De deskundige heeft op de terechtzitting het rapport van de reclassering in grote lijnen onderschreven. De deskundige heeft het rapport verder kort toegelicht en daarbij verklaard dat
de reclassering op dit moment geen mogelijkheden meer ziet om de kans op herhaling terug te dringen door het stellen van voorwaarden in het kader van een voorwaardelijke invrijheidstelling.
Oordeel van de rechtbank
De rechtbank is op grond van het dossier en het verhandelde ter zitting van oordeel dat de kans op recidive nog onverminderd aanwezig is. Een behandeling in een ambulant kader is, zoals de rechtbank in haar vorige beslissing reeds had overwogen, ontoereikend om die recidivekans tot een aanvaardbaar niveau te kunnen reduceren en is ook niet meer aan de orde, gezien de eerdere overtredingen van de bijzondere voorwaarden.

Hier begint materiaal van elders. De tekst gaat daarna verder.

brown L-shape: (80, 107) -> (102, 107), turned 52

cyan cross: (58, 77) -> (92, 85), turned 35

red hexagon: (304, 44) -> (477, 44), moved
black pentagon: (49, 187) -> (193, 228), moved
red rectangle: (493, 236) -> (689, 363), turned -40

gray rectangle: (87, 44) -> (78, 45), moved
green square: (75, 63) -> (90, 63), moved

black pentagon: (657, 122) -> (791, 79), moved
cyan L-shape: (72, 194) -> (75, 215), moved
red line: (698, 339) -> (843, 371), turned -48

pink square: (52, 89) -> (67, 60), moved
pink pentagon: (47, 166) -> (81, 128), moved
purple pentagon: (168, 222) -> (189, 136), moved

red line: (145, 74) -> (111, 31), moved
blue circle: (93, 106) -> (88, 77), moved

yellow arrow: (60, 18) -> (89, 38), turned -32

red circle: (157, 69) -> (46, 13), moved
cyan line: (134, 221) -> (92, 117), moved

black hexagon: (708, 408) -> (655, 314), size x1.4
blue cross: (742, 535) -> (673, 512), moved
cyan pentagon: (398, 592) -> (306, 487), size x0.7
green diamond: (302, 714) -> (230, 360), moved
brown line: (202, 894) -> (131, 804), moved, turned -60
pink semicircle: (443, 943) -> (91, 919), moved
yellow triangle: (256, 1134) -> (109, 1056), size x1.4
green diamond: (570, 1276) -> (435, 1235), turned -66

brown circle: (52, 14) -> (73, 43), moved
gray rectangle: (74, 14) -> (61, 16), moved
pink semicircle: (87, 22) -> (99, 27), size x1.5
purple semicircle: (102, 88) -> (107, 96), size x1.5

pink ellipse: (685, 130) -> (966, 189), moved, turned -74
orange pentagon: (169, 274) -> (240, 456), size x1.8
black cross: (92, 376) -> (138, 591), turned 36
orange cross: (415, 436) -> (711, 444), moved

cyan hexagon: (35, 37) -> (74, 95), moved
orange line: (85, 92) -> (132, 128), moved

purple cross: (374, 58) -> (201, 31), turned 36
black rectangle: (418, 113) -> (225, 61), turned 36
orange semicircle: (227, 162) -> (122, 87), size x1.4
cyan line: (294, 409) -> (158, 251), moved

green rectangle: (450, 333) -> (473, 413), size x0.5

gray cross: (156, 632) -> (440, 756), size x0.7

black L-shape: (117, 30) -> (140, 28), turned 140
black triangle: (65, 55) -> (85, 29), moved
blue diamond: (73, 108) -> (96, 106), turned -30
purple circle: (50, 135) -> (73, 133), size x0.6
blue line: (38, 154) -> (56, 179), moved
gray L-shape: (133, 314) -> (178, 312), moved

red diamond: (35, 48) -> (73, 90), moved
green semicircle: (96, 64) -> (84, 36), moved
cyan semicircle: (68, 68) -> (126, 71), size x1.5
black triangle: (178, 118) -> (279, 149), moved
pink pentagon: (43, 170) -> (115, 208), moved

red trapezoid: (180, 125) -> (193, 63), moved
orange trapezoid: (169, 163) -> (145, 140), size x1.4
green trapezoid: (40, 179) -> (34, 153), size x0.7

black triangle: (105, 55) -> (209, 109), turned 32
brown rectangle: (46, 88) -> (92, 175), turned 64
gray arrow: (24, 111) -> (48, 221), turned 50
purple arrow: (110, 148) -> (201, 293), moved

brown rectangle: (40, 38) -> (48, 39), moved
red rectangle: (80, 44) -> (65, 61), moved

Om de recidivekans te reduceren is een klinische behandeling van de veroordeelde nodig, maar daar staat de veroordeelde -zo heeft hij ook tijdens de terechtzitting verklaard- niet voor open. De veroordeelde heeft in dat verband verklaard dat hij liever zijn straf uitzit dan dat hij over de invulling van een klinische behandeling in gesprek gaat.
Op grond van het voorgaande zal de rechtbank de vordering van de officier van justitie toewijzen.

BeslissingDe rechtbank:

wijst toe de vordering tot het achterwege blijven van de voorwaardelijke invrijheidstelling.
Deze beslissing is genomen door mr. A. van Luijck, voorzitter,
en mrs. T.M. Riemens en W.S. Korteling, rechters,
in tegenwoordigheid van J.P. van der Wijden, griffier,
en uitgesproken op de openbare terechtzitting van 5 januari 2022.